Because of COVID-19 disruptions in 2020, 1.2 million children aged 10-11 years missed cervical cancer vaccinations according to the Ministry of Health. Uptake of the second dose has remained particularly low and last year it was the lowest ever recorded since the HPV was introduced in Uganda in November 2015.
According to Dr Immaculate Ampaire, Deputy Manager of the Uganda National Expanded Programme on Immunization (UNEPI), uptake for the second dose of the vaccine was 38% in 2020 compared to 65% in 2019.
“The ban on big gatherings, closure of schools and transport restrictions greatly affected our community outreach activities which mainly focus on cervical cancer screening and HPV vaccination,” said Keronyai. Lack of PPE made it difficult for health workers to reach patients, and many clients could not afford transport costs to health facilities.
Uganda is now one of the 40 African countries that have included HPV vaccine in their national vaccination schedules. The HPV vaccine should be delivered routinely during outreach immunisation sessions and intensified through Integrated Child Health Days where health workers conduct school-based work.

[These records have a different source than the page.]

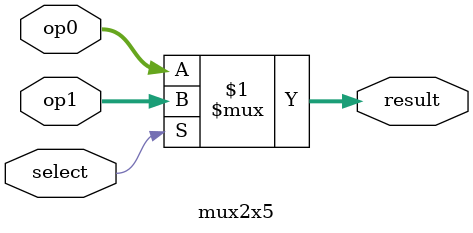
<source format=v>
module mux2x5 (op0, op1, select, result);
input [5:0] op0, op1;
input select;
output [5:0] result;
assign result = select? op1: op0;
endmodule
</source>
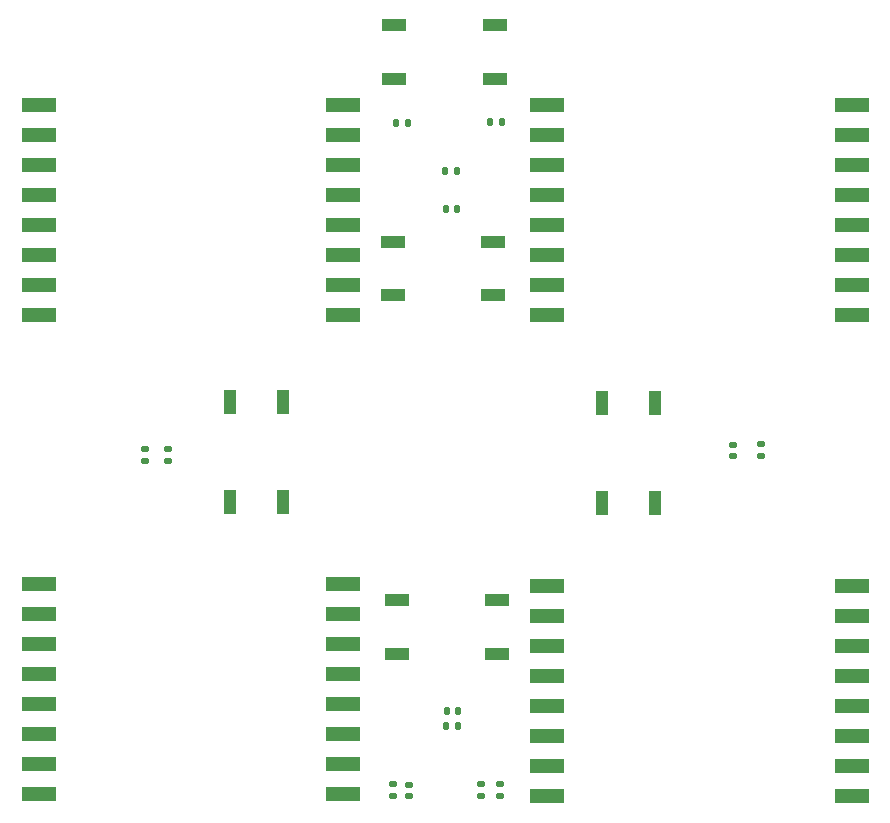
<source format=gbr>
%TF.GenerationSoftware,KiCad,Pcbnew,(6.0.7)*%
%TF.CreationDate,2022-08-29T18:43:20+02:00*%
%TF.ProjectId,UNIclicker,554e4963-6c69-4636-9b65-722e6b696361,rev?*%
%TF.SameCoordinates,Original*%
%TF.FileFunction,Paste,Bot*%
%TF.FilePolarity,Positive*%
%FSLAX46Y46*%
G04 Gerber Fmt 4.6, Leading zero omitted, Abs format (unit mm)*
G04 Created by KiCad (PCBNEW (6.0.7)) date 2022-08-29 18:43:20*
%MOMM*%
%LPD*%
G01*
G04 APERTURE LIST*
G04 Aperture macros list*
%AMRoundRect*
0 Rectangle with rounded corners*
0 $1 Rounding radius*
0 $2 $3 $4 $5 $6 $7 $8 $9 X,Y pos of 4 corners*
0 Add a 4 corners polygon primitive as box body*
4,1,4,$2,$3,$4,$5,$6,$7,$8,$9,$2,$3,0*
0 Add four circle primitives for the rounded corners*
1,1,$1+$1,$2,$3*
1,1,$1+$1,$4,$5*
1,1,$1+$1,$6,$7*
1,1,$1+$1,$8,$9*
0 Add four rect primitives between the rounded corners*
20,1,$1+$1,$2,$3,$4,$5,0*
20,1,$1+$1,$4,$5,$6,$7,0*
20,1,$1+$1,$6,$7,$8,$9,0*
20,1,$1+$1,$8,$9,$2,$3,0*%
G04 Aperture macros list end*
%ADD10RoundRect,0.147500X0.172500X-0.147500X0.172500X0.147500X-0.172500X0.147500X-0.172500X-0.147500X0*%
%ADD11RoundRect,0.135000X0.135000X0.185000X-0.135000X0.185000X-0.135000X-0.185000X0.135000X-0.185000X0*%
%ADD12RoundRect,0.147500X0.147500X0.172500X-0.147500X0.172500X-0.147500X-0.172500X0.147500X-0.172500X0*%
%ADD13RoundRect,0.147500X-0.147500X-0.172500X0.147500X-0.172500X0.147500X0.172500X-0.147500X0.172500X0*%
%ADD14RoundRect,0.135000X0.185000X-0.135000X0.185000X0.135000X-0.185000X0.135000X-0.185000X-0.135000X0*%
%ADD15R,2.159000X1.016000*%
%ADD16R,1.016000X2.159000*%
%ADD17R,3.000000X1.300000*%
%ADD18RoundRect,0.135000X-0.135000X-0.185000X0.135000X-0.185000X0.135000X0.185000X-0.135000X0.185000X0*%
%ADD19RoundRect,0.135000X-0.185000X0.135000X-0.185000X-0.135000X0.185000X-0.135000X0.185000X0.135000X0*%
G04 APERTURE END LIST*
D10*
%TO.C,LED5*%
X81950000Y-57535000D03*
X81950000Y-56565000D03*
%TD*%
D11*
%TO.C,R29*%
X58535000Y-33375000D03*
X57515000Y-33375000D03*
%TD*%
D12*
%TO.C,LED4*%
X58585000Y-36600000D03*
X57615000Y-36600000D03*
%TD*%
D10*
%TO.C,LED1*%
X54525000Y-86335000D03*
X54525000Y-85365000D03*
%TD*%
D13*
%TO.C,LED6*%
X57690000Y-79075000D03*
X58660000Y-79075000D03*
%TD*%
D14*
%TO.C,R31*%
X84300000Y-57535000D03*
X84300000Y-56515000D03*
%TD*%
D15*
%TO.C,T2*%
X53150000Y-43875000D03*
X61650000Y-43875000D03*
X53150000Y-39375000D03*
X61650000Y-39375000D03*
%TD*%
D10*
%TO.C,LED2*%
X60575000Y-86310000D03*
X60575000Y-85340000D03*
%TD*%
D16*
%TO.C,T1*%
X43875000Y-61450000D03*
X43875000Y-52950000D03*
X39375000Y-61450000D03*
X39375000Y-52950000D03*
%TD*%
D17*
%TO.C,MIKROBUS4*%
X23170000Y-86115000D03*
X23170000Y-83575000D03*
X23170000Y-81035000D03*
X23170000Y-78495000D03*
X23170000Y-75955000D03*
X23170000Y-73415000D03*
X23170000Y-70875000D03*
X23170000Y-68335000D03*
X48930000Y-68335000D03*
X48930000Y-70875000D03*
X48930000Y-73415000D03*
X48930000Y-75955000D03*
X48930000Y-78495000D03*
X48930000Y-81035000D03*
X48930000Y-83575000D03*
X48930000Y-86115000D03*
%TD*%
D14*
%TO.C,R30*%
X32150000Y-57935000D03*
X32150000Y-56915000D03*
%TD*%
D18*
%TO.C,R32*%
X57665000Y-80425000D03*
X58685000Y-80425000D03*
%TD*%
D10*
%TO.C,LED3*%
X34085000Y-57935000D03*
X34085000Y-56965000D03*
%TD*%
D15*
%TO.C,T4*%
X61975000Y-69750000D03*
X53475000Y-69750000D03*
X61975000Y-74250000D03*
X53475000Y-74250000D03*
%TD*%
D16*
%TO.C,T3*%
X70850000Y-53025000D03*
X70850000Y-61525000D03*
X75350000Y-53025000D03*
X75350000Y-61525000D03*
%TD*%
D14*
%TO.C,R3*%
X62175000Y-86335000D03*
X62175000Y-85315000D03*
%TD*%
D19*
%TO.C,R15*%
X53125000Y-85315000D03*
X53125000Y-86335000D03*
%TD*%
D17*
%TO.C,MIKROBUS2*%
X48930000Y-27835000D03*
X48930000Y-30375000D03*
X48930000Y-32915000D03*
X48930000Y-35455000D03*
X48930000Y-37995000D03*
X48930000Y-40535000D03*
X48930000Y-43075000D03*
X48930000Y-45615000D03*
X23170000Y-45615000D03*
X23170000Y-43075000D03*
X23170000Y-40535000D03*
X23170000Y-37995000D03*
X23170000Y-35455000D03*
X23170000Y-32915000D03*
X23170000Y-30375000D03*
X23170000Y-27835000D03*
%TD*%
%TO.C,MIKROBUS3*%
X66220000Y-86290000D03*
X66220000Y-83750000D03*
X66220000Y-81210000D03*
X66220000Y-78670000D03*
X66220000Y-76130000D03*
X66220000Y-73590000D03*
X66220000Y-71050000D03*
X66220000Y-68510000D03*
X91980000Y-68510000D03*
X91980000Y-71050000D03*
X91980000Y-73590000D03*
X91980000Y-76130000D03*
X91980000Y-78670000D03*
X91980000Y-81210000D03*
X91980000Y-83750000D03*
X91980000Y-86290000D03*
%TD*%
D11*
%TO.C,R43*%
X62360000Y-29275000D03*
X61340000Y-29275000D03*
%TD*%
D17*
%TO.C,MIKROBUS1*%
X91980000Y-27835000D03*
X91980000Y-30375000D03*
X91980000Y-32915000D03*
X91980000Y-35455000D03*
X91980000Y-37995000D03*
X91980000Y-40535000D03*
X91980000Y-43075000D03*
X91980000Y-45615000D03*
X66220000Y-45615000D03*
X66220000Y-43075000D03*
X66220000Y-40535000D03*
X66220000Y-37995000D03*
X66220000Y-35455000D03*
X66220000Y-32915000D03*
X66220000Y-30375000D03*
X66220000Y-27835000D03*
%TD*%
D15*
%TO.C,T5*%
X61775000Y-21075000D03*
X53275000Y-21075000D03*
X61775000Y-25575000D03*
X53275000Y-25575000D03*
%TD*%
D18*
%TO.C,R42*%
X53440000Y-29325000D03*
X54460000Y-29325000D03*
%TD*%
M02*

</source>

“When schools open we shall catch up,” said Dr Ampaire. About 80-90% of the girls are vaccinated in schools. Dr Ampaire explained that currently most parents are only bringing infants to health facilities for immunisation and fail to bring eligible girls along. Health workers who are stuck in campaign mode also mobilise infants and forget to drum up support for girls to get the HPV jab.
“We now know that the community based model does not work. We need the schools based model again,” said Dr Ampaire.